● WORK ORDER
Each entry below must come back exactly as written, without its pictures.

● RECORDS SUPPLIED
= = = = = = =

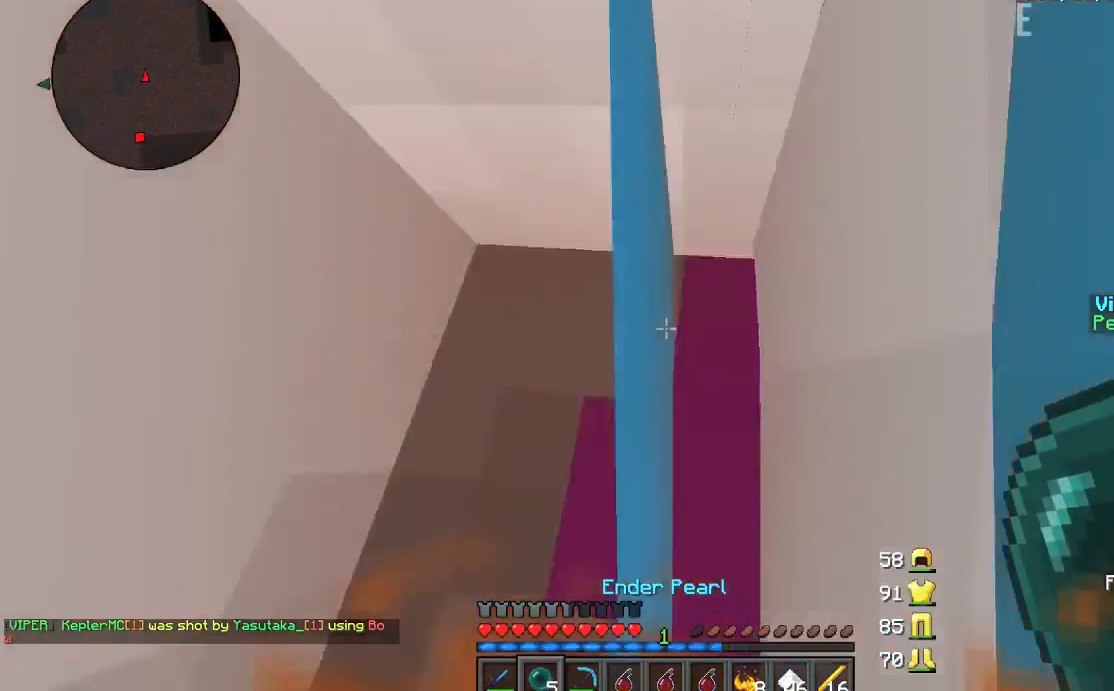
{"keys": [], "mouse": [], "events": [[167, "w", "up"]]}
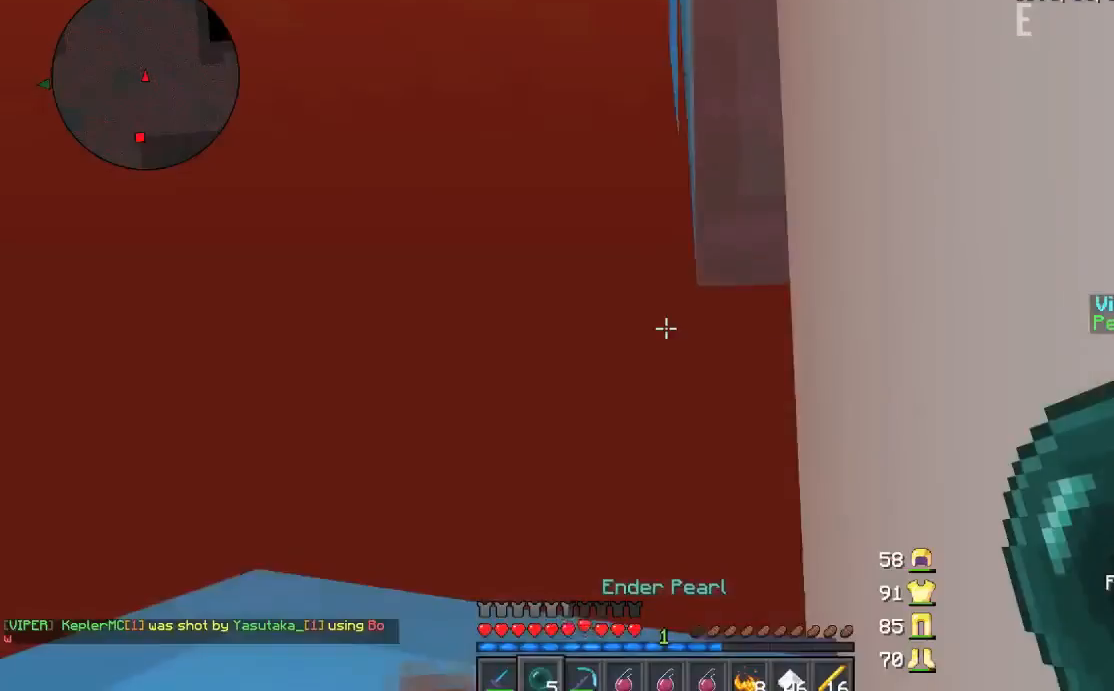
{"keys": ["a", "w"], "mouse": [], "events": [[33, "w", "down"], [500, "a", "down"]]}
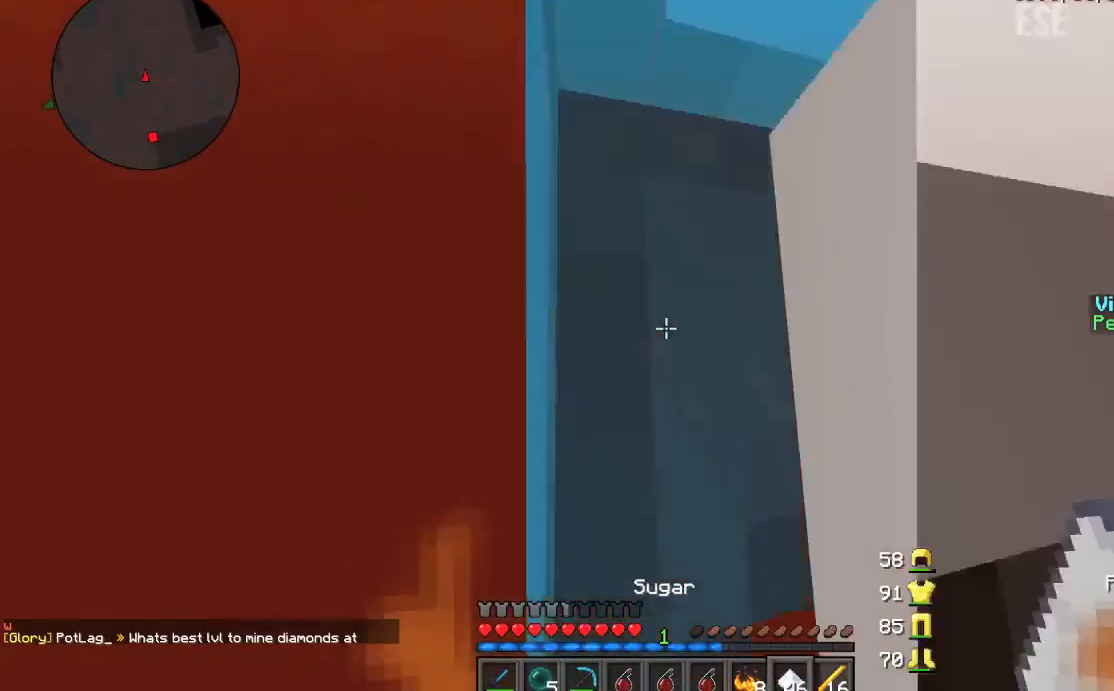
{"keys": ["w"], "mouse": [], "events": [[401, "a", "up"]]}
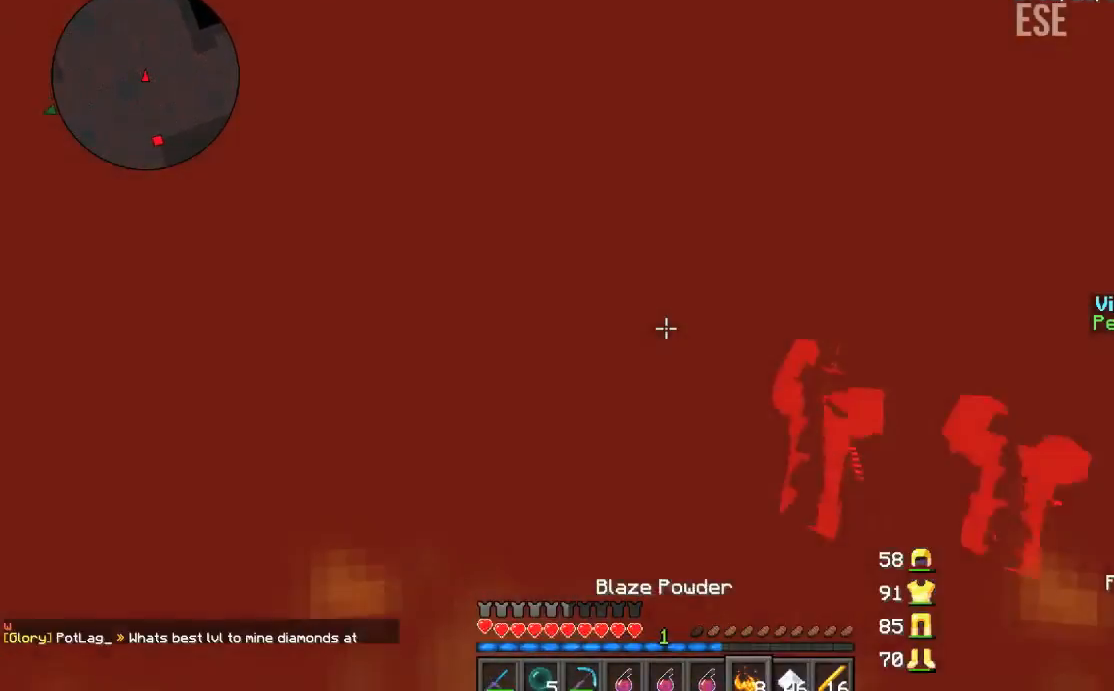
{"keys": ["w"], "mouse": [], "events": []}
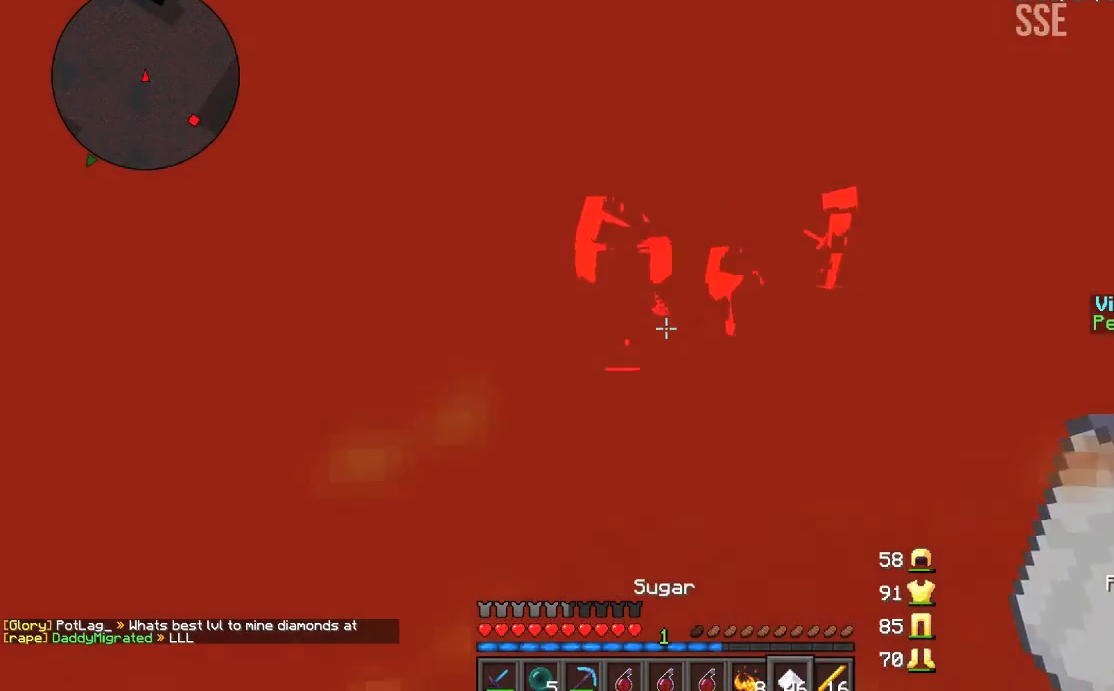
{"keys": ["w"], "mouse": ["left"], "events": [[401, "mouse_left", "down"]]}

= = = = = = =

● RESPONSE AREA
{"keys": [], "mouse": [], "events": [[167, "w", "up"]]}
{"keys": ["a", "w"], "mouse": [], "events": [[33, "w", "down"], [500, "a", "down"]]}
{"keys": ["w"], "mouse": [], "events": [[401, "a", "up"]]}
{"keys": ["w"], "mouse": [], "events": []}
{"keys": ["w"], "mouse": ["left"], "events": [[401, "mouse_left", "down"]]}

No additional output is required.